[Given material — start]

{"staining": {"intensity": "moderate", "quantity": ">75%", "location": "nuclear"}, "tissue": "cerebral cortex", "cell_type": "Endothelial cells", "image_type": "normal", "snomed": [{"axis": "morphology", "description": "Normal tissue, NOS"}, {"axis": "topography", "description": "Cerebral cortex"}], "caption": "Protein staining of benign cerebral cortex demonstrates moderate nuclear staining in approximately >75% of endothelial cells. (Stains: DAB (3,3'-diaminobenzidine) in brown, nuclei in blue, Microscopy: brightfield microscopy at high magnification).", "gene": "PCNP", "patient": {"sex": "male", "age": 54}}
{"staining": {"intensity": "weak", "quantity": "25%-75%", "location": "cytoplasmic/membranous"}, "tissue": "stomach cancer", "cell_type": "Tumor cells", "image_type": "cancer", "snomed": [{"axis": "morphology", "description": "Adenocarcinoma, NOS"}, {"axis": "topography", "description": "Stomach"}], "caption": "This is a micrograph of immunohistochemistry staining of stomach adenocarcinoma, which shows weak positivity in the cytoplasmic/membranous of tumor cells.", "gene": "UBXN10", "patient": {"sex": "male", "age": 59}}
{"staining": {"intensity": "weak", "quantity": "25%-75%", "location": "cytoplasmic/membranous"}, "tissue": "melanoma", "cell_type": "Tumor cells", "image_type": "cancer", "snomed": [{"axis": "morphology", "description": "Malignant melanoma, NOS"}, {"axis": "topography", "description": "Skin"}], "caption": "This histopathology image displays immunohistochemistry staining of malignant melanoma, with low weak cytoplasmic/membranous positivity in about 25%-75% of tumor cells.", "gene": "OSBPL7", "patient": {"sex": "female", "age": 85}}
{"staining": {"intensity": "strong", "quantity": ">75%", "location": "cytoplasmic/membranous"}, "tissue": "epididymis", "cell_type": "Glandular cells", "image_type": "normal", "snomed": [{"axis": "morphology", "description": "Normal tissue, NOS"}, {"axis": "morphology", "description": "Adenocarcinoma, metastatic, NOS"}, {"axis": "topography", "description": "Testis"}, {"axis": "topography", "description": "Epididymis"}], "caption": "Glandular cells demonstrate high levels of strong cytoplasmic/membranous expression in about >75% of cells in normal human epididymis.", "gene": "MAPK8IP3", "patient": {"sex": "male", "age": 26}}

[Given material — finish]

• Task instructions
The data above should be duplicated exactly and completely.

• Exercise output
{"staining": {"intensity": "moderate", "quantity": ">75%", "location": "nuclear"}, "tissue": "cerebral cortex", "cell_type": "Endothelial cells", "image_type": "normal", "snomed": [{"axis": "morphology", "description": "Normal tissue, NOS"}, {"axis": "topography", "description": "Cerebral cortex"}], "caption": "Protein staining of benign cerebral cortex demonstrates moderate nuclear staining in approximately >75% of endothelial cells. (Stains: DAB (3,3'-diaminobenzidine) in brown, nuclei in blue, Microscopy: brightfield microscopy at high magnification).", "gene": "PCNP", "patient": {"sex": "male", "age": 54}}
{"staining": {"intensity": "weak", "quantity": "25%-75%", "location": "cytoplasmic/membranous"}, "tissue": "stomach cancer", "cell_type": "Tumor cells", "image_type": "cancer", "snomed": [{"axis": "morphology", "description": "Adenocarcinoma, NOS"}, {"axis": "topography", "description": "Stomach"}], "caption": "This is a micrograph of immunohistochemistry staining of stomach adenocarcinoma, which shows weak positivity in the cytoplasmic/membranous of tumor cells.", "gene": "UBXN10", "patient": {"sex": "male", "age": 59}}
{"staining": {"intensity": "weak", "quantity": "25%-75%", "location": "cytoplasmic/membranous"}, "tissue": "melanoma", "cell_type": "Tumor cells", "image_type": "cancer", "snomed": [{"axis": "morphology", "description": "Malignant melanoma, NOS"}, {"axis": "topography", "description": "Skin"}], "caption": "This histopathology image displays immunohistochemistry staining of malignant melanoma, with low weak cytoplasmic/membranous positivity in about 25%-75% of tumor cells.", "gene": "OSBPL7", "patient": {"sex": "female", "age": 85}}
{"staining": {"intensity": "strong", "quantity": ">75%", "location": "cytoplasmic/membranous"}, "tissue": "epididymis", "cell_type": "Glandular cells", "image_type": "normal", "snomed": [{"axis": "morphology", "description": "Normal tissue, NOS"}, {"axis": "morphology", "description": "Adenocarcinoma, metastatic, NOS"}, {"axis": "topography", "description": "Testis"}, {"axis": "topography", "description": "Epididymis"}], "caption": "Glandular cells demonstrate high levels of strong cytoplasmic/membranous expression in about >75% of cells in normal human epididymis.", "gene": "MAPK8IP3", "patient": {"sex": "male", "age": 26}}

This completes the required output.